Job item =
Reproduce the part of the entries that opens with the line containing "Save to Your Social Media" and closes with the line containing "Apply Online for 3047 Various Post", with both of those lines included. Leave the pictures out of your answer.

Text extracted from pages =
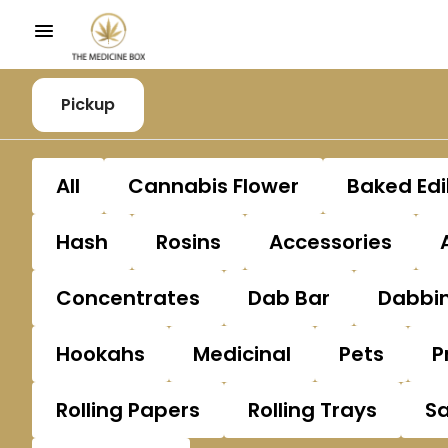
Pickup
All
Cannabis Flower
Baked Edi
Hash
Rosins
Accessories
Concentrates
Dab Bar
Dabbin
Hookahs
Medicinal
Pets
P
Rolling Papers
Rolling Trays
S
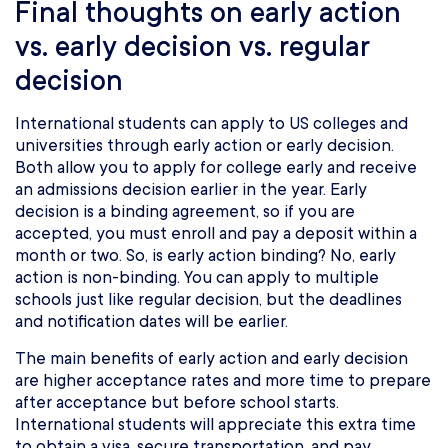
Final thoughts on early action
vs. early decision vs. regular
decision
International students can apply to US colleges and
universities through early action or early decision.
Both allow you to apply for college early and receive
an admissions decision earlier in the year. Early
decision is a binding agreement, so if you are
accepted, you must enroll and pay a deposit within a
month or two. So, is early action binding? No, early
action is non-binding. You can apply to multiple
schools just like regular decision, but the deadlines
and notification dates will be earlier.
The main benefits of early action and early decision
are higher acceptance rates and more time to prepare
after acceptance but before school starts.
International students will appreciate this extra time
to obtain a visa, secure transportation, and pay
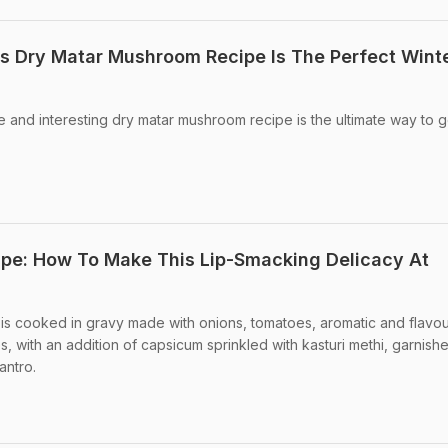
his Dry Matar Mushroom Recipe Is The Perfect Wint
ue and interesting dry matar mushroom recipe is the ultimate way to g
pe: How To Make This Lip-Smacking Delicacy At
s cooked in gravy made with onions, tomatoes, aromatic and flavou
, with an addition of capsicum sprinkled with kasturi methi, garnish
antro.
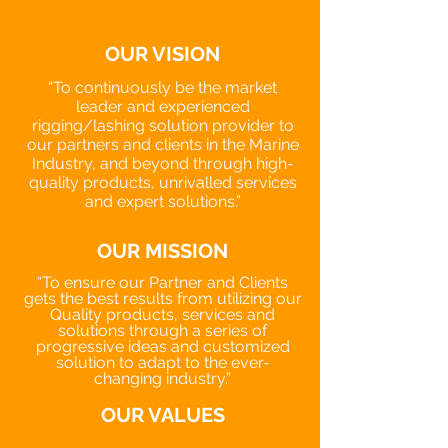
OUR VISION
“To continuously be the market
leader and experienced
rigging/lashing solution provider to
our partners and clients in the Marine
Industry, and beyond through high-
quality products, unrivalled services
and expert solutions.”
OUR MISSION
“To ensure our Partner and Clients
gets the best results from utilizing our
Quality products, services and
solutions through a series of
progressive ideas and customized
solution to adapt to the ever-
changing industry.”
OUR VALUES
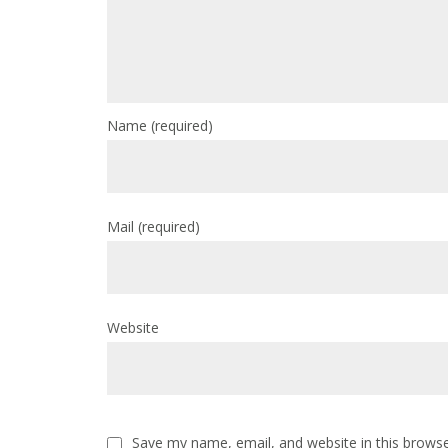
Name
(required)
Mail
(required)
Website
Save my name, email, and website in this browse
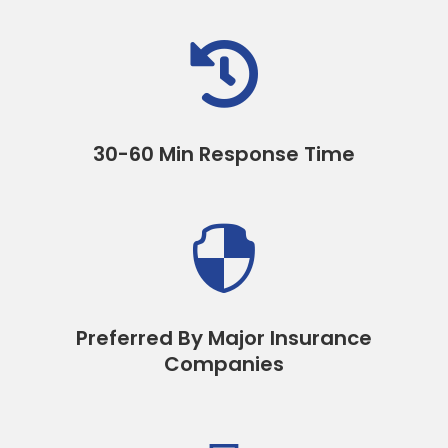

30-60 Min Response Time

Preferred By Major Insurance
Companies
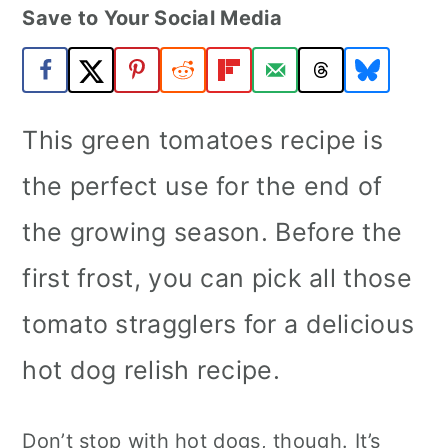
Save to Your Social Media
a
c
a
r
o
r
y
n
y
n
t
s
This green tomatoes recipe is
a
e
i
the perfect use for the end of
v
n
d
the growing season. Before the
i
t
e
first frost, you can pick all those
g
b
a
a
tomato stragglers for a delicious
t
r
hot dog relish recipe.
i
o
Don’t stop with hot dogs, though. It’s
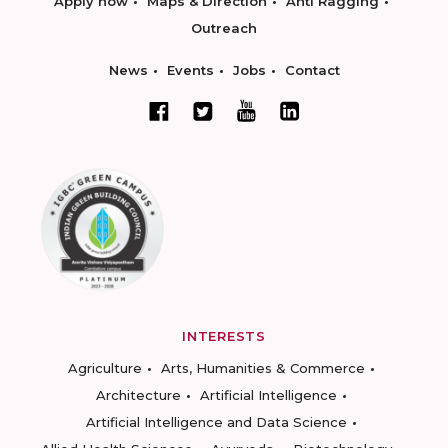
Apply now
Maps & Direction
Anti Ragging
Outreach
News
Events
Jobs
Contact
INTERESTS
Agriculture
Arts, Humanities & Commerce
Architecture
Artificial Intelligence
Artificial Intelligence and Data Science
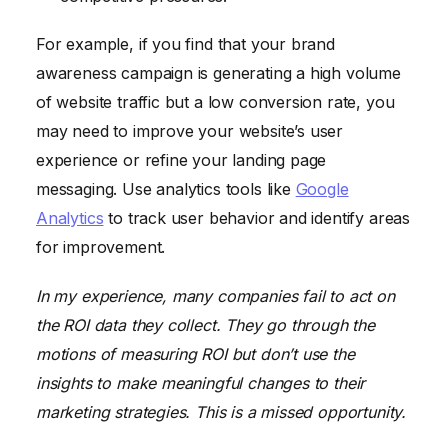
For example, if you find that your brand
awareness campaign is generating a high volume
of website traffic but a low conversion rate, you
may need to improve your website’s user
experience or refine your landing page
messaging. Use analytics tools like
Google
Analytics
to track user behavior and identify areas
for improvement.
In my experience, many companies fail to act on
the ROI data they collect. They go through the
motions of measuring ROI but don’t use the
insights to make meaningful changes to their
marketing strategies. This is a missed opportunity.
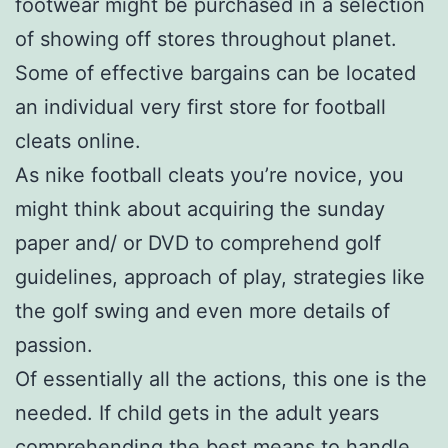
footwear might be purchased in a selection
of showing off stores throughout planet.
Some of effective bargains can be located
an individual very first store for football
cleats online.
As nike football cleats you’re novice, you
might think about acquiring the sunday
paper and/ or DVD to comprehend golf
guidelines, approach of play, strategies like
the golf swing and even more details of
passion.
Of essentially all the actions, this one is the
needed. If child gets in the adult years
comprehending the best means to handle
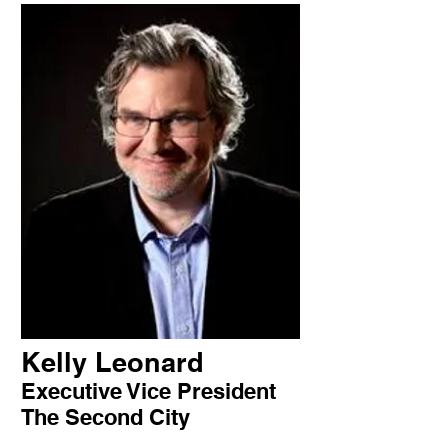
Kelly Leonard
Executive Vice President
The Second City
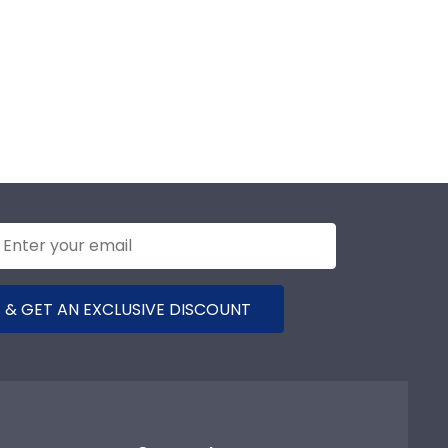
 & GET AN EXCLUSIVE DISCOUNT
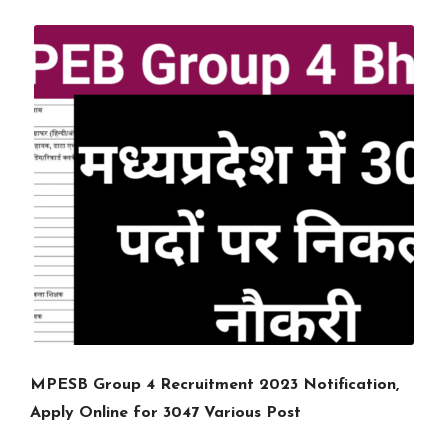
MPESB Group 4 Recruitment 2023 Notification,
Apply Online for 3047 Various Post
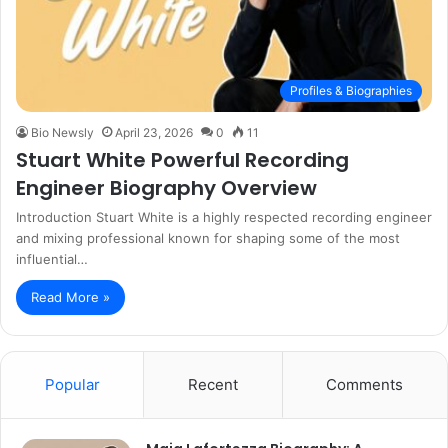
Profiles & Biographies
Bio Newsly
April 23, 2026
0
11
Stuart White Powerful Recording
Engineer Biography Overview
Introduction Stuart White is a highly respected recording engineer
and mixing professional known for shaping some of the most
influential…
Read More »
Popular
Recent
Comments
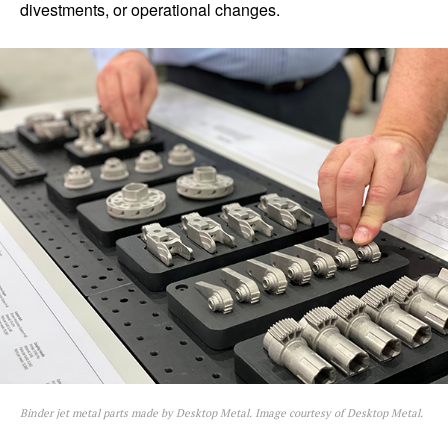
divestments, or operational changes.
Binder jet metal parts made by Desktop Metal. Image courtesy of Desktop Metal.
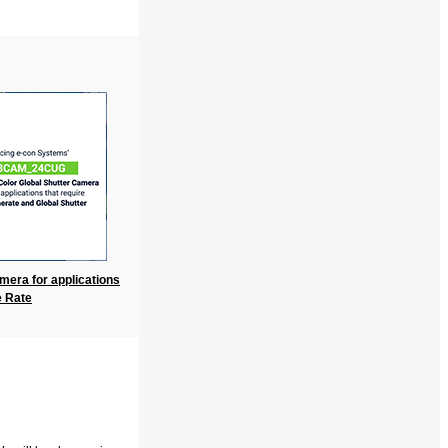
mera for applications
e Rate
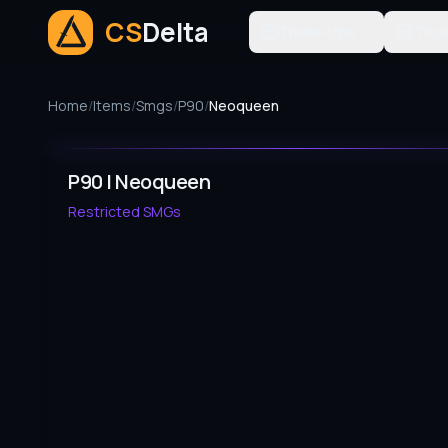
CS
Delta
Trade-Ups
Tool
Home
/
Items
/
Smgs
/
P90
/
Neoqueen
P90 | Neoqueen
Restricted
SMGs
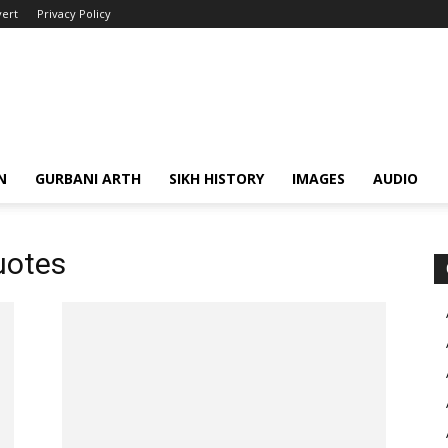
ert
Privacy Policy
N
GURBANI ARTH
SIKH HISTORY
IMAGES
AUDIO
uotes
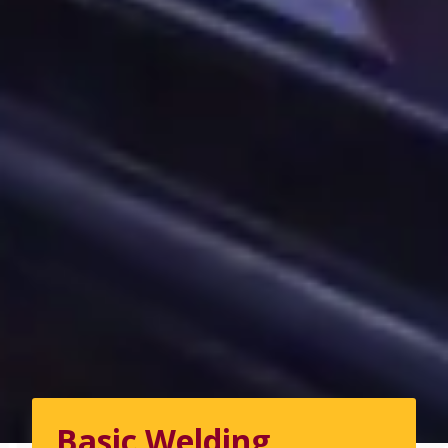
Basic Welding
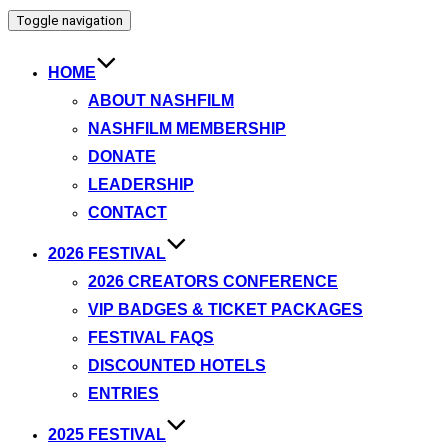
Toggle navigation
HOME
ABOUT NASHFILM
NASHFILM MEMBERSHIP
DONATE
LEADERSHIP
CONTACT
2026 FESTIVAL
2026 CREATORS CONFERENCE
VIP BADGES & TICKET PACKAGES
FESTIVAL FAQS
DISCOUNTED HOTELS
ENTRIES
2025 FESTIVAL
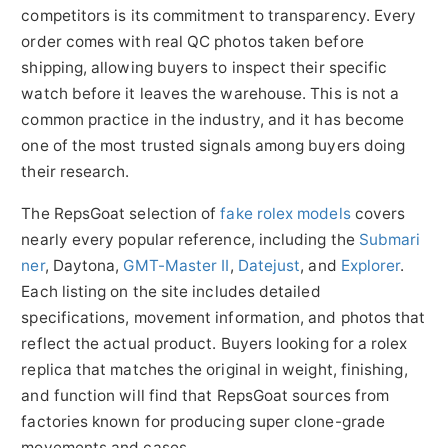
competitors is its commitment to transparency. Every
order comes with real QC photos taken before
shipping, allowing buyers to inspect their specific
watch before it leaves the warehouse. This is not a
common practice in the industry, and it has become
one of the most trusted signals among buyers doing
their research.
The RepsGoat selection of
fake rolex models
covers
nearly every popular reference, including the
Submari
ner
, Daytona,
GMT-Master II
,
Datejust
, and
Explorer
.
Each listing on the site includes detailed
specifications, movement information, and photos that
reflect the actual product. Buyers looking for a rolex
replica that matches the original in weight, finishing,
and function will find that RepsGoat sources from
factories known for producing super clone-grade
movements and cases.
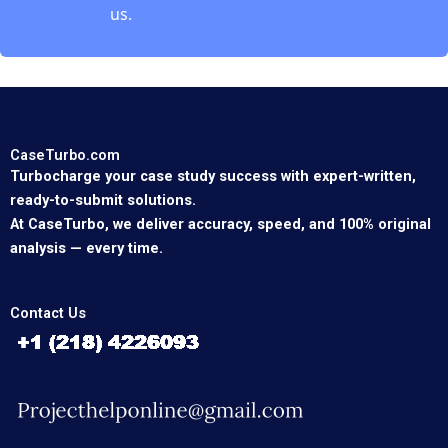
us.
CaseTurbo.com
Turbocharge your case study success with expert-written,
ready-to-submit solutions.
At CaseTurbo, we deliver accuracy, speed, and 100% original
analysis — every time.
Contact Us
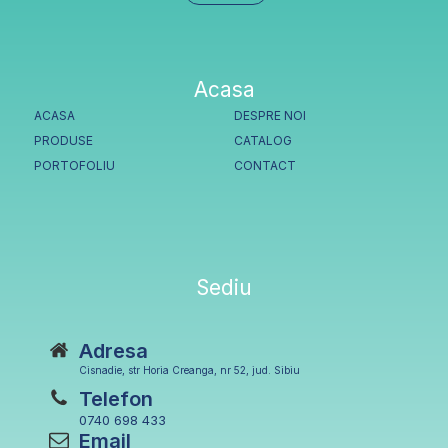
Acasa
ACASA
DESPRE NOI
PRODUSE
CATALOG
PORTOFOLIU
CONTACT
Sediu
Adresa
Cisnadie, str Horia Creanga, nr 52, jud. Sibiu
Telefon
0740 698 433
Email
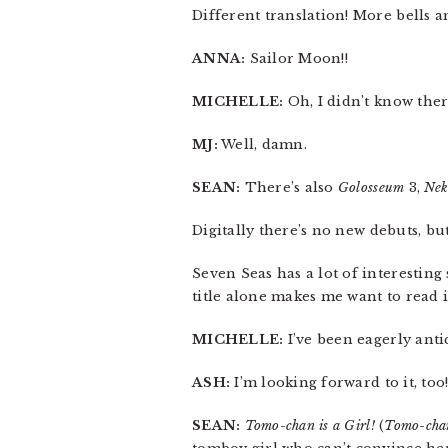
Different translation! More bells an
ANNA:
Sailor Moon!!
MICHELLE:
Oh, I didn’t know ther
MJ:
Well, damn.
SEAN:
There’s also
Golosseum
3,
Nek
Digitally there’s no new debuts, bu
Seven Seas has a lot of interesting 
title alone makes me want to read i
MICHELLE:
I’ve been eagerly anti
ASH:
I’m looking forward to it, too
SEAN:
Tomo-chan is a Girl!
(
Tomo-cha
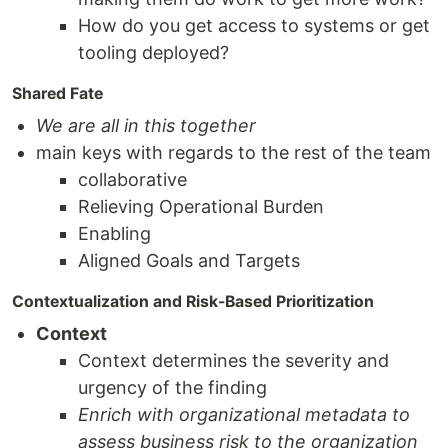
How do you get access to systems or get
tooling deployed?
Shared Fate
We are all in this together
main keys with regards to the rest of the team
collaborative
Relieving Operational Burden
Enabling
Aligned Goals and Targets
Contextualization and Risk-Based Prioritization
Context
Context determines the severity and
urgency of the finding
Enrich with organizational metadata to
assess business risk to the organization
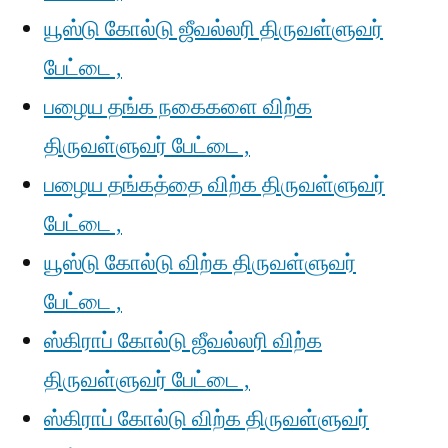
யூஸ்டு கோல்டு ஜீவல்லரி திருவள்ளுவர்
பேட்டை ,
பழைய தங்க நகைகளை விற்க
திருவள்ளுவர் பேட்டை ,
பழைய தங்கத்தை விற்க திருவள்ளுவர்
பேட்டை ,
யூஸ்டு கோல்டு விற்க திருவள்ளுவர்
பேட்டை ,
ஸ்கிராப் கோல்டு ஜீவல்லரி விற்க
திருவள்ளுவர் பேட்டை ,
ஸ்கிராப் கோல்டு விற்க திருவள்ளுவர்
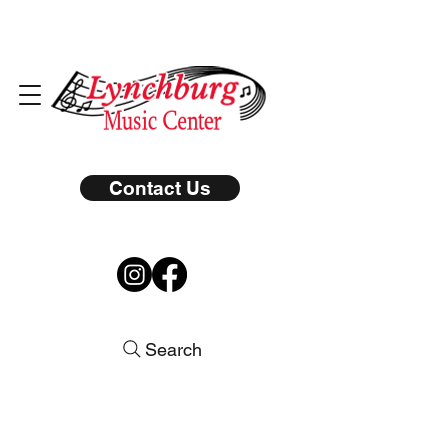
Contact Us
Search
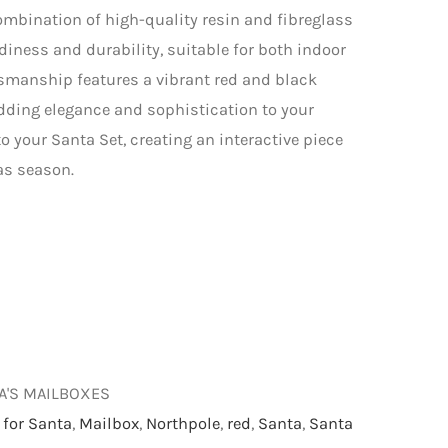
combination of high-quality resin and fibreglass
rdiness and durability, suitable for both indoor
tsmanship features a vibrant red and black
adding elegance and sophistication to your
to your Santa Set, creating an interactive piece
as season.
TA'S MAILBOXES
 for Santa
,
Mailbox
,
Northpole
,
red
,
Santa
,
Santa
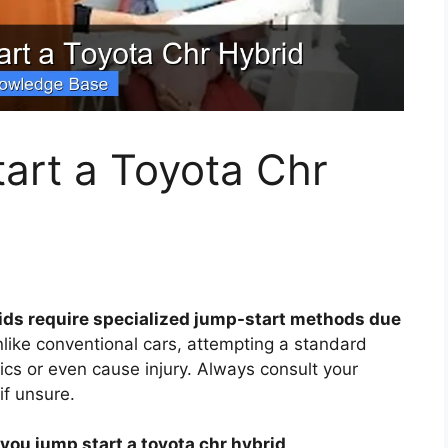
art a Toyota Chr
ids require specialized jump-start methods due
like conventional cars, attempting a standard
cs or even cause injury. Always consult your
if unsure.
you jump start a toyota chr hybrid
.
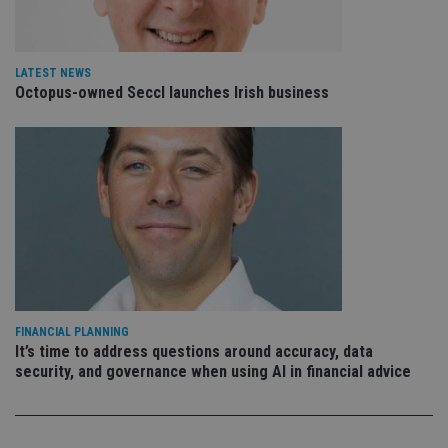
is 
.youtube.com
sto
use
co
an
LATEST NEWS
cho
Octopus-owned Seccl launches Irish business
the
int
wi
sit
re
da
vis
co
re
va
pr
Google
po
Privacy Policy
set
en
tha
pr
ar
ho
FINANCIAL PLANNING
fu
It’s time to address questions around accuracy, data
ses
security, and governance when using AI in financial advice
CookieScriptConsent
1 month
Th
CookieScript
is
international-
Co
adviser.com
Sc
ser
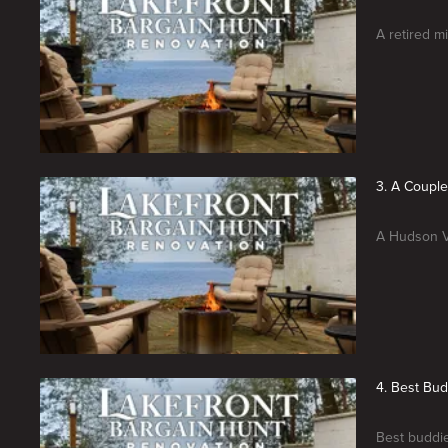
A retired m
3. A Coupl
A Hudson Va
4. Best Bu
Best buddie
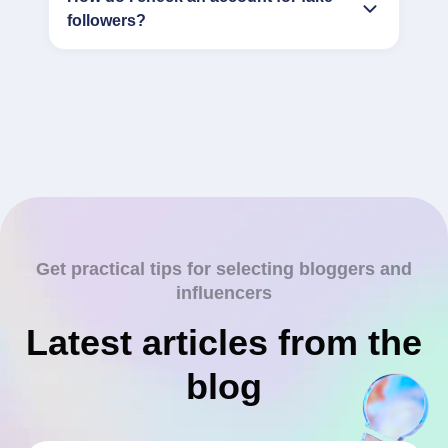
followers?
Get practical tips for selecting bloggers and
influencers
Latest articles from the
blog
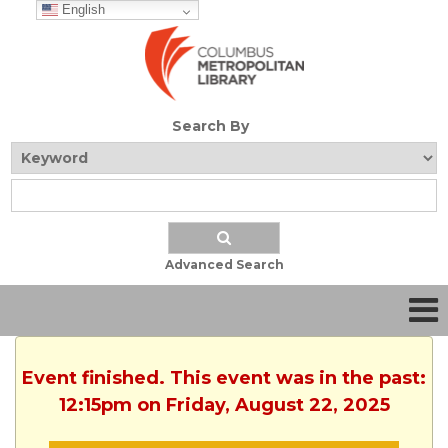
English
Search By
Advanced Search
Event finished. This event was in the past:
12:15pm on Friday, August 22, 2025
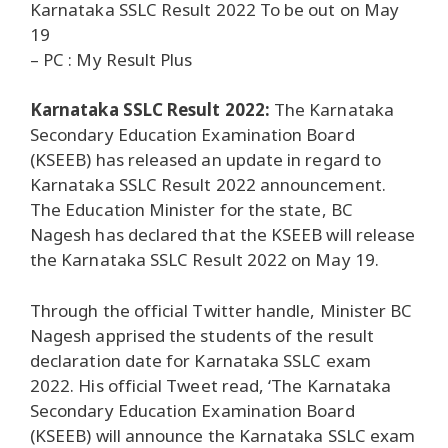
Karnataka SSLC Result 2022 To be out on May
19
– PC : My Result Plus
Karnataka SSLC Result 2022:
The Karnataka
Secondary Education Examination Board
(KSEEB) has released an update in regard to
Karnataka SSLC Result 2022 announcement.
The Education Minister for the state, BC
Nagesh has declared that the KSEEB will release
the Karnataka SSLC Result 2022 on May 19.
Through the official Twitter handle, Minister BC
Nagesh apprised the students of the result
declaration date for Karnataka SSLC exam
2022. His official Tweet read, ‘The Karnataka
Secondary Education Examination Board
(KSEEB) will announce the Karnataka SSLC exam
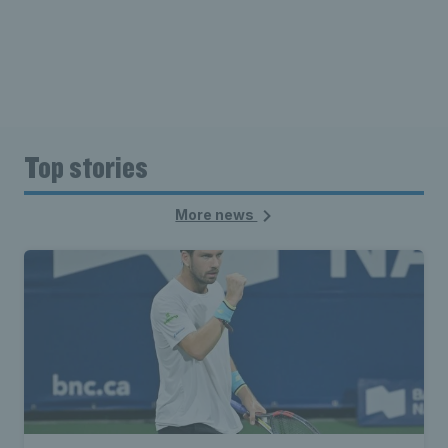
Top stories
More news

Worked solution =
Save to Your Social Media
a
c
a
r
o
r
y
n
y
n
t
s
This green tomatoes recipe is
a
e
i
the perfect use for the end of
v
n
d
the growing season. Before the
i
t
e
first frost, you can pick all those
g
b
a
a
tomato stragglers for a delicious
t
r
hot dog relish recipe.
i
o
Don’t stop with hot dogs, though. It’s
Apply now
Maps & Direction
Anti Ragging
Outreach
News
Events
Jobs
Contact
INTERESTS
Agriculture
Arts, Humanities & Commerce
Architecture
Artificial Intelligence
Artificial Intelligence and Data Science
For example, if you find that your brand
awareness campaign is generating a high volume
of website traffic but a low conversion rate, you
may need to improve your website’s user
experience or refine your landing page
messaging. Use analytics tools like
Google
Analytics
to track user behavior and identify areas
for improvement.
In my experience, many companies fail to act on
the ROI data they collect. They go through the
motions of measuring ROI but don’t use the
insights to make meaningful changes to their
marketing strategies. This is a missed opportunity.
footwear might be purchased in a selection
of showing off stores throughout planet.
Some of effective bargains can be located
an individual very first store for football
cleats online.
As nike football cleats you’re novice, you
might think about acquiring the sunday
paper and/ or DVD to comprehend golf
guidelines, approach of play, strategies like
the golf swing and even more details of
passion.
Of essentially all the actions, this one is the
needed. If child gets in the adult years
comprehending the best means to handle
Kelly Leonard
Executive Vice President
The Second City
 & GET AN EXCLUSIVE DISCOUNT
MPESB Group 4 Recruitment 2023 Notification,
Apply Online for 3047 Various Post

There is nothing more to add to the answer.